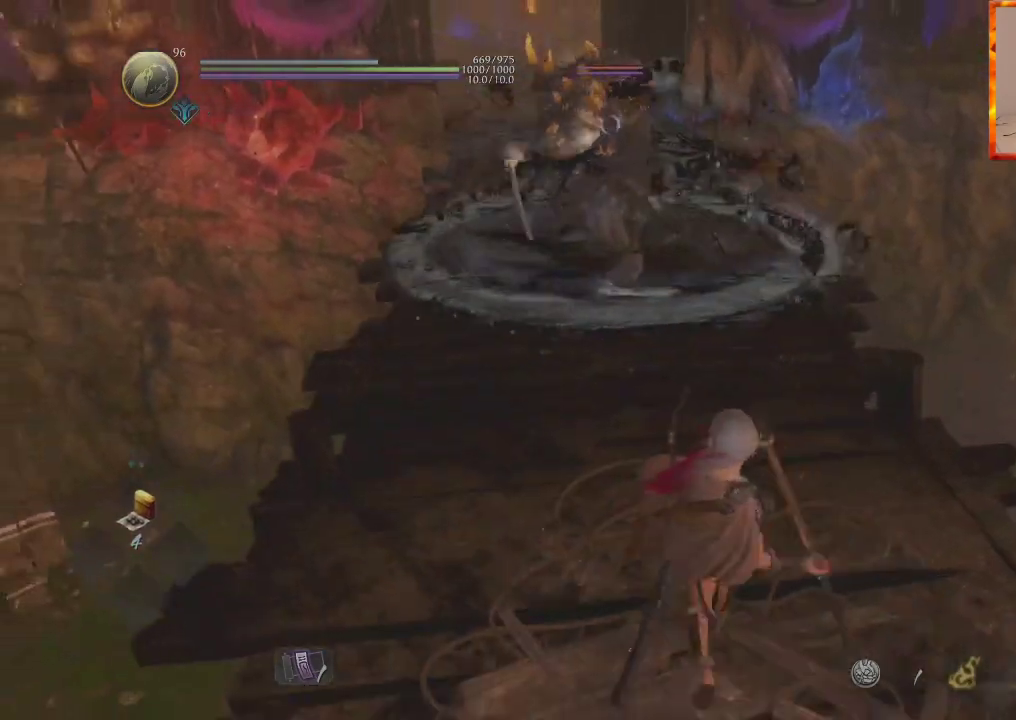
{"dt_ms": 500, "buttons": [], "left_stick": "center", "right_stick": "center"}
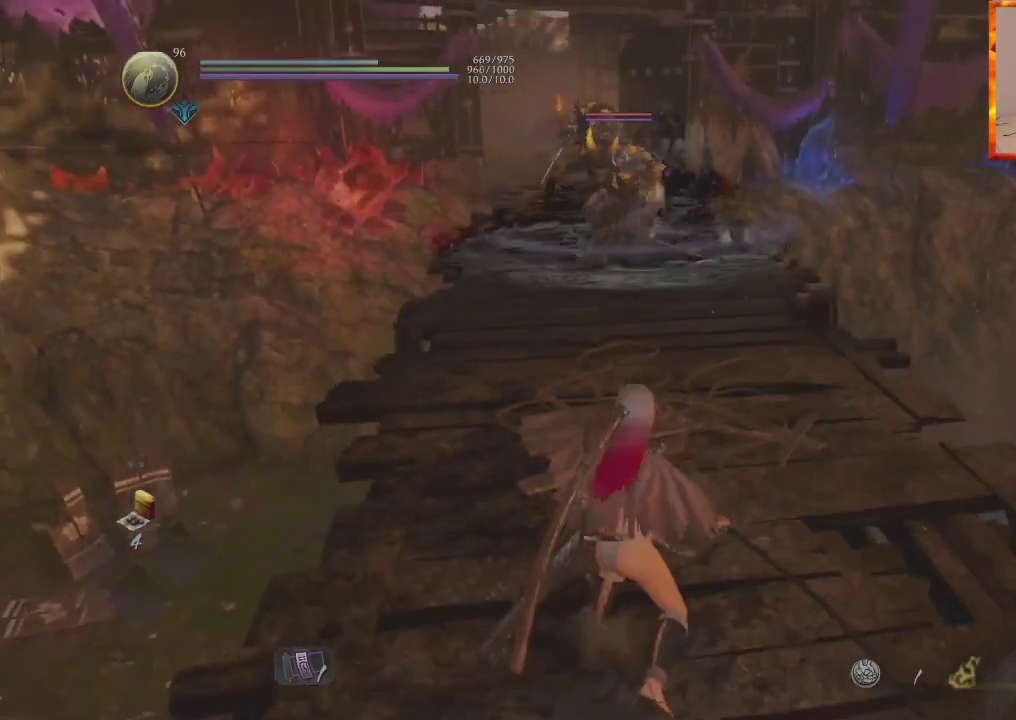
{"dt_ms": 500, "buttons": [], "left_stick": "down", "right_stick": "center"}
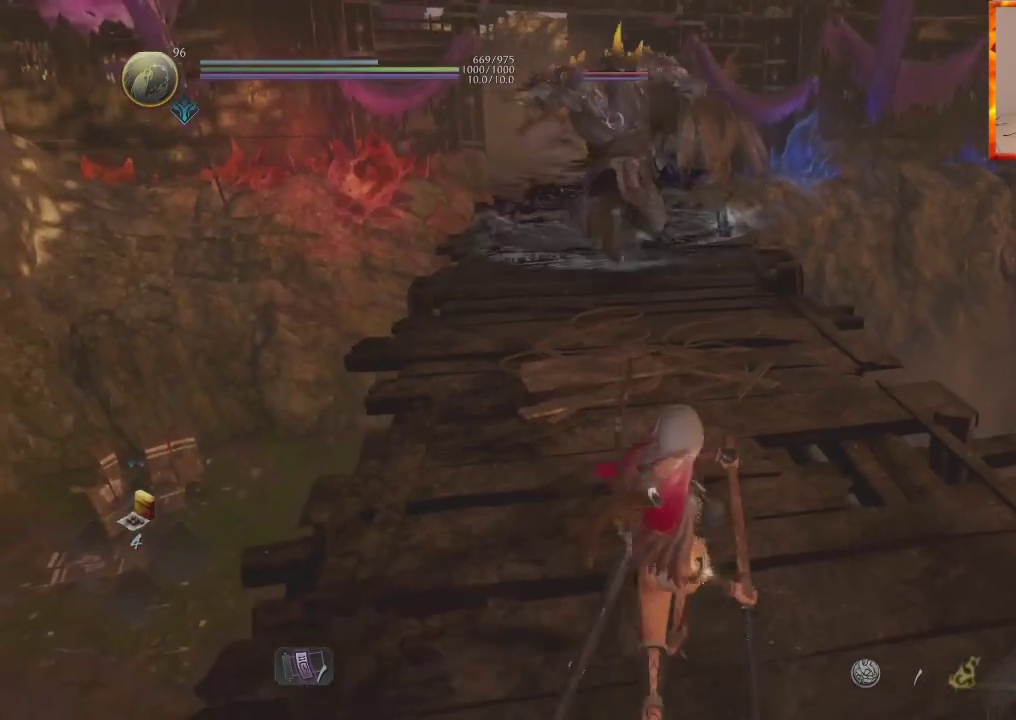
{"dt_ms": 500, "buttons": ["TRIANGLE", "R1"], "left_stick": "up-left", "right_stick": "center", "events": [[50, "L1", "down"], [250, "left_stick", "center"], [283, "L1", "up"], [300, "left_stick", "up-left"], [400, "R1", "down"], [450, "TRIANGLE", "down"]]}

_Work task_
Please repeat every line from the listing above exactly as it appears. Drop the pictures.

_Expected answer_
{"dt_ms": 500, "buttons": [], "left_stick": "center", "right_stick": "center"}
{"dt_ms": 500, "buttons": [], "left_stick": "down", "right_stick": "center"}
{"dt_ms": 500, "buttons": ["TRIANGLE", "R1"], "left_stick": "up-left", "right_stick": "center", "events": [[50, "L1", "down"], [250, "left_stick", "center"], [283, "L1", "up"], [300, "left_stick", "up-left"], [400, "R1", "down"], [450, "TRIANGLE", "down"]]}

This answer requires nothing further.